The lily rewards a slightly heavier paper than the crane. On very thin stock the many layers at the centre can become bulky and refuse to sit flat.
A stepped path to complex models
Complex single-sheet figures — insects, detailed animals, the kind of work that looks impossible — are reached by climbing, not leaping. A workable order:
- Crane and lily, until the bird and frog bases are automatic.
- A model that uses a full precrease grid, to get comfortable collapsing many lines at once.
- A figure with several reverse folds in sequence, where one mistake no longer means starting over.
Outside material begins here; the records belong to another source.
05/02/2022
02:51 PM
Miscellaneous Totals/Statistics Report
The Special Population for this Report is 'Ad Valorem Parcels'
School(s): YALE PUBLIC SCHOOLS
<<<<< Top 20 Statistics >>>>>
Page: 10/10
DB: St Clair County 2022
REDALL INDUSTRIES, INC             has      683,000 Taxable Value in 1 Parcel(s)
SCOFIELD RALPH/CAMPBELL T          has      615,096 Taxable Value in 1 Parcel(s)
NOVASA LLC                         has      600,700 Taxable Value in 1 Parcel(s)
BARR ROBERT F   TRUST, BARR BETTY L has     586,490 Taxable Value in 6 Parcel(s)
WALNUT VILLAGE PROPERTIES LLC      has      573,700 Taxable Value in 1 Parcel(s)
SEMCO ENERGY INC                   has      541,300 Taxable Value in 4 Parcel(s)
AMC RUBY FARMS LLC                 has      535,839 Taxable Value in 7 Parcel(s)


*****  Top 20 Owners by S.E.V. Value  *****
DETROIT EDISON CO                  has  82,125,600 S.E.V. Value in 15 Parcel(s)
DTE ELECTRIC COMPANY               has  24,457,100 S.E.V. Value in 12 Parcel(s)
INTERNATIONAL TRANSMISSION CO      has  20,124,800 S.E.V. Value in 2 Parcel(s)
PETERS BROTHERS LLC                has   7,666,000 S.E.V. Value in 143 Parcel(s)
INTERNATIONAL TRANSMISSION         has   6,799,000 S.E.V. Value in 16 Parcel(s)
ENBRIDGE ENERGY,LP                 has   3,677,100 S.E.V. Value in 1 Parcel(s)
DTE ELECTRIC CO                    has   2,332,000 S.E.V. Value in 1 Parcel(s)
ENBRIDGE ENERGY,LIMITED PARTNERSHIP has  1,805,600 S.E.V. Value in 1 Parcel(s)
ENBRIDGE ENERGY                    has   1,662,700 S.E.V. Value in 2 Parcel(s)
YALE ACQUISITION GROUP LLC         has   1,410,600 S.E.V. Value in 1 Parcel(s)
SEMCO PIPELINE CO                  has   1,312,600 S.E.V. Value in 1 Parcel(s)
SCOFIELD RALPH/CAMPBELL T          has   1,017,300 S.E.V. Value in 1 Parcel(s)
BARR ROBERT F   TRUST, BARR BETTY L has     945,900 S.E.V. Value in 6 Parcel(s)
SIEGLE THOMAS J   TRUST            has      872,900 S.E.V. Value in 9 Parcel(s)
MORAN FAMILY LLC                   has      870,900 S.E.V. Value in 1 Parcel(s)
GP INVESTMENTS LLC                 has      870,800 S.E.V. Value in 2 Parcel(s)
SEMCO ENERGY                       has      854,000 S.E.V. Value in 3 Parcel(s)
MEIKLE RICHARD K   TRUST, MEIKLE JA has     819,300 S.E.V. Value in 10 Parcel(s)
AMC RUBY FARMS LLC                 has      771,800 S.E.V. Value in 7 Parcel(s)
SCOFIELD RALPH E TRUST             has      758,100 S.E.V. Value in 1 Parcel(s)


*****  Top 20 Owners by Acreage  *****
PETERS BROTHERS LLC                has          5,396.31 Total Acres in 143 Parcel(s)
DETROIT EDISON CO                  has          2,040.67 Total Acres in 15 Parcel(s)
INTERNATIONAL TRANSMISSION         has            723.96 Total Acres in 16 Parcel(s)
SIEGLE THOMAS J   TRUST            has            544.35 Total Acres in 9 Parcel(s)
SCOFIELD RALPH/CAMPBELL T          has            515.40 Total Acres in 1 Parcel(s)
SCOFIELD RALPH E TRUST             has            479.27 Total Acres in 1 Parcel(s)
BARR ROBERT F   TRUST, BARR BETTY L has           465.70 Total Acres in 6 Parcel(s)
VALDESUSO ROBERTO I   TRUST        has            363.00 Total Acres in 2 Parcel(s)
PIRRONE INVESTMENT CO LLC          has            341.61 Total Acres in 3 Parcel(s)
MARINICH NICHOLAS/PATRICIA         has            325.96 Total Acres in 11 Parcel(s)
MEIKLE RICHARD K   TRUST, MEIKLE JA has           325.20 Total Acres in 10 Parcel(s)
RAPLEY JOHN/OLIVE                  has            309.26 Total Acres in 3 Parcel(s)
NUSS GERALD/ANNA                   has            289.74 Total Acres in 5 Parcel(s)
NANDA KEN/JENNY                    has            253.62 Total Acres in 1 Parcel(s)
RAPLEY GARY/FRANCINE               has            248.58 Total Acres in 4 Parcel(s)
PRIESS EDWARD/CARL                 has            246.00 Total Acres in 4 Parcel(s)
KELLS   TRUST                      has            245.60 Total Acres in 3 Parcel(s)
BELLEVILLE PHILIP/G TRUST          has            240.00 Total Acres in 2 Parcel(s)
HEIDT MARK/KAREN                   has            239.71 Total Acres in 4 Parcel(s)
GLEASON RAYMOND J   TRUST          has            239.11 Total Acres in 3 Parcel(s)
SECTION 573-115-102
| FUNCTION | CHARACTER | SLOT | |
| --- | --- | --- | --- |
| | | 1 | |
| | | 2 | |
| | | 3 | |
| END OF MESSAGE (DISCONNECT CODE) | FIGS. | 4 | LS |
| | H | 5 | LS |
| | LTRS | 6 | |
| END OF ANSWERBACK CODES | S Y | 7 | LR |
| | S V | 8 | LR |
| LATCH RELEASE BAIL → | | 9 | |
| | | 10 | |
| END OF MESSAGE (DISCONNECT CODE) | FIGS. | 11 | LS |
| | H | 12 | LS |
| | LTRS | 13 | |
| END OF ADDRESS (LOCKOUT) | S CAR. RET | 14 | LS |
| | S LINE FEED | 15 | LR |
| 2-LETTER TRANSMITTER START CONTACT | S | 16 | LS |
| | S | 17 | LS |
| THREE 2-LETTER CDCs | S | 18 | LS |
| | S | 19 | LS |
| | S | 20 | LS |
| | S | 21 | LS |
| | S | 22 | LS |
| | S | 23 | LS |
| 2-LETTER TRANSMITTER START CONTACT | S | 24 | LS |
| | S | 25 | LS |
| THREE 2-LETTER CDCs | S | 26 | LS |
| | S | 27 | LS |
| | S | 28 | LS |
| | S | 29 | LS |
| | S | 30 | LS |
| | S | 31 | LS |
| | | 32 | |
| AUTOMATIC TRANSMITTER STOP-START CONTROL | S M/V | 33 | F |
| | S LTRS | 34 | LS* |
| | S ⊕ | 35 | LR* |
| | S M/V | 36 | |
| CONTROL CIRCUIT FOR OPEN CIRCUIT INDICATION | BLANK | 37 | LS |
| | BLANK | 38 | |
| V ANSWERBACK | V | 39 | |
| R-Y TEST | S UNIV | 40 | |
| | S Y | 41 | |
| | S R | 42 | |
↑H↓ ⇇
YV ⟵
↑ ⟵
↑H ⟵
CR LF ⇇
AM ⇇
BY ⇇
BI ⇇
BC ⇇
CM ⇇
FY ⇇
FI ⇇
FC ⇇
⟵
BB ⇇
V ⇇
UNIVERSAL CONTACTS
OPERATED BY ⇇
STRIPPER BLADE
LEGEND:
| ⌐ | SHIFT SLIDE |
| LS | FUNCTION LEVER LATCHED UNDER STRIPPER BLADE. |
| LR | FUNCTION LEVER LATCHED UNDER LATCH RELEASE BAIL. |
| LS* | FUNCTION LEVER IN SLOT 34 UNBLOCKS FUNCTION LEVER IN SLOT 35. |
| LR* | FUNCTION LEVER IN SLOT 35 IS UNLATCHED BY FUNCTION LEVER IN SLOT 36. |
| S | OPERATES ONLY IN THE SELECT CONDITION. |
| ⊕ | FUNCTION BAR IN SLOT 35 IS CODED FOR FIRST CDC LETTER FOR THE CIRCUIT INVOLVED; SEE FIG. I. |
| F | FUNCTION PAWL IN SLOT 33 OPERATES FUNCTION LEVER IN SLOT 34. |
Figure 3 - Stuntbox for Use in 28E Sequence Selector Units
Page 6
- A model designed for foil-backed paper, where holding a shaped curve becomes part of the result.
What each model teaches
| Model | Base | Skill gained |
|---|---|---|
| Crane | Bird | Petal + inside reverse fold |
| Lily | Frog | Repeated petal folds, shaping |
| Grid model | Precrease | Collapsing many lines at once |
| Complex figure | Mixed | Sequenced reverse folds |
Folding with others in Canada
Origami is easier to keep up with company. Public libraries, community centres and craft groups across Canada periodically run paper-folding sessions, and folding alongside someone who can point at a step in person clears up far more than a still diagram. Where no local group exists, video diagrams that pause on each crease are a reasonable stand-in.